According to WHO experts, C-section "can lead to complications and should be conducted only when medically necessary"

MOSCOW, December 13. /TASS/. The World Health Organization (WHO) is concerned about the growing rates of C-section births, the WHO press service told TASS.

"The use of caesarean sections to deliver babies has increased dramatically over the past 20 years and is reaching ‘epidemic’ proportions, according to doctors," the WHO pointed out. "Research shows that while national rates for caesarean sections between 2000 and 2015 remained below 20% of all deliveries in parts of northern Europe, they increased to nearly 50% in several countries in south-eastern Europe."

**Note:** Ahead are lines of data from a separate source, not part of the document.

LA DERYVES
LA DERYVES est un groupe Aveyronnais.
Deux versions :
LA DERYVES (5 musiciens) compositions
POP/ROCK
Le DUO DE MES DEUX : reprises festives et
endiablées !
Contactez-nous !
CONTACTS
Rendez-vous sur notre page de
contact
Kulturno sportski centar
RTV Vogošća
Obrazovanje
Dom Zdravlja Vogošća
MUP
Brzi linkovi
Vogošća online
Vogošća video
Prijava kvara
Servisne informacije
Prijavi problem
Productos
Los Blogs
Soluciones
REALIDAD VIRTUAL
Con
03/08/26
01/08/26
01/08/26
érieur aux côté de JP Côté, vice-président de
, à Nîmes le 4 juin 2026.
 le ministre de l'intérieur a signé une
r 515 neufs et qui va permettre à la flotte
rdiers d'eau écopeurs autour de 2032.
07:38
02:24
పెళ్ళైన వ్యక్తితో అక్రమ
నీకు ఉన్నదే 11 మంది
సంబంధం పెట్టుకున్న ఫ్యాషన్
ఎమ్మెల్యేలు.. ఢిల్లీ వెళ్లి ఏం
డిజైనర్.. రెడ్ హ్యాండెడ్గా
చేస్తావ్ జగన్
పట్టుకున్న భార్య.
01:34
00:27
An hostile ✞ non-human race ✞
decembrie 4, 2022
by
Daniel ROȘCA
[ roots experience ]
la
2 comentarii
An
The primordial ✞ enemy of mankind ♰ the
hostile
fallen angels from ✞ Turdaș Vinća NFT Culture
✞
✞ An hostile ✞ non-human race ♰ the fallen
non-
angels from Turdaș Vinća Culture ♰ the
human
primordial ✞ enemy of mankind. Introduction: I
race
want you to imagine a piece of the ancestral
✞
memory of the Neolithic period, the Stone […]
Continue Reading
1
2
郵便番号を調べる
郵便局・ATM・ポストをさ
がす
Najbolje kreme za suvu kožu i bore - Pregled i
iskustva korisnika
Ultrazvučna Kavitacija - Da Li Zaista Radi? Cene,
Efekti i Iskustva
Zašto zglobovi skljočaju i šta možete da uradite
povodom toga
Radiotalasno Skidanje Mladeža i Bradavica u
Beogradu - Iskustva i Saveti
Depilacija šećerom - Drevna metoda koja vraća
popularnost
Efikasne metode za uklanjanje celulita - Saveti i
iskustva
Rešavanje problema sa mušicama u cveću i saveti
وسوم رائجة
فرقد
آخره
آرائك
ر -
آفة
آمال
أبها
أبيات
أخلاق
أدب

"Millions of women all over the world may be putting themselves and their babies at unnecessary risk by undergoing non-medically indicated caesarean sections that have virtually nothing to do with evidence-based medicine," the WHO noted, citing Dr Nino Berdzuli, Program Manager of Sexual and Reproductive, Maternal and Newborn Health at the WHO Regional Office for Europe.

According to WHO experts, C-section "can lead to complications and should be conducted only when medically necessary."

"For mothers, negative consequences for future pregnancies include an increase in spontaneous preterm birth, uterine rupture and abnormal placentation that may result in excessive maternal bleeding and often the need for hysterectomy," the organization said, adding that "for children, caesarean section has been associated with increased risk of admission to neonatal intensive care units, a higher risk of asthma and an increased risk of obesity.

In addition, "overreliance on caesarean sections presents issues for medical education that can lead to lack of training in the clinical skills necessary to manage complications during instrumental delivery, with corresponding concerns over medico-legal issues."

According to Dr Berdzuli, "increased use of caesarean sections also adds an unnecessary financial burden on health systems." "Non-medically needed caesarean sections are not an efficient use of limited health-care resources. There is a need to develop policies that encourage health-care organizations to provide value-based and cost-effective care," she pointed out.